As I've detailed (and lamented) before on the hallowed pages of this blog, many hockey columnists and NHL officials are convinced that goal-scoring is far too low and an increase in said goal-scoring would play a major role in attracting American fans to the league. More goals = more eyeballs, the theory goes.
With that premise firmly rooted in their minds, these columnists and officials see no better option than to simply increase the size of the nets, thus, theoretically, making it easier for shooters to get past the swollen goalies and score more goals. Which is a good thing, they say. The end-all, be-all of good things.
It's not a surprise that a league run by Gary Bettman, a former NBA executive, would favor such a scheme. In the NBA, goal-scoring is completely out of control. A typical final score for an NBA game is 129-109. Obviously, in professional basketball there are no goalies (goaltending is a foul play) and strong defense (and even the tiniest physical contact) is highly discouraged and/or penalized.
If Bettman really wants the NHL to mimic the NBA, there's really only one solution: ban goaltending. That's right, I said it. Quit screwing with the rules of the game, the lines on the ice and the size of the goals. Just ban goalies. No more Roberto Luongo, no more Martin Brodeur, no more Marty Turco.
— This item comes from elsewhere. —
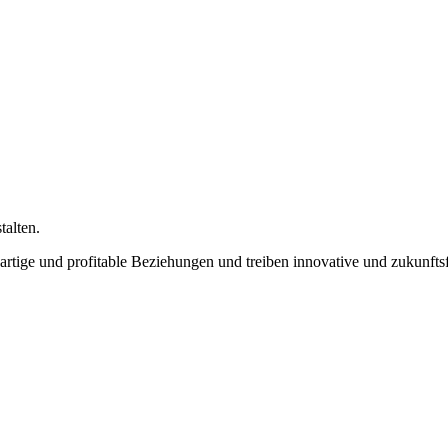
talten.
artige und profitable Beziehungen und treiben innovative und zukunfts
All teams would have to do is skate past the blue line, lob the puck at the net and hope no defensemen are in the way. Simple enough. We'd easily see final scores like 36-30 and 41-38, and the red light would constantly be flashing---which is a fail-safe recipe for league success, right?
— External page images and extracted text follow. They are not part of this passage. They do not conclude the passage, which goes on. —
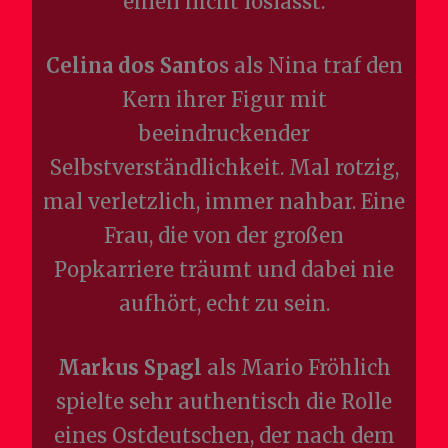
einen nicht loslässt.
Celina dos Santo
s als Nina traf den
Kern ihrer Figur mit
beeindruckender
Selbstverständlichkeit. Mal rotzig,
mal verletzlich, immer nahbar. Eine
Frau, die von der großen
Popkarriere träumt und dabei nie
aufhört, echt zu sein.
Markus Spagl
als Mario Fröhlich
spielte sehr authentisch die Rolle
eines Ostdeutschen, der nach dem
Isn't that what everybody really wants?
As Greg at the Fanhouse pointed out, Martin Brodeur has quit the NHL Competition Committee out of frustration that nobody is listening to his concerns. The league should take this as an obvious sign that goalies are troublemakers and just do away with them altogether. We wouldn't have to worry about adding asterisks to the stats of any future goalies in a bigger-goal era---there wouldn't be any more goalie stats!
Dear Lord Stanley hereby officially endorses the banning of all goaltenders from the NHL, effective this coming season. There is no better way to ensure more goals scored, which is obviously an idea bigger than Jesus right now. Do it for Baby Jesus.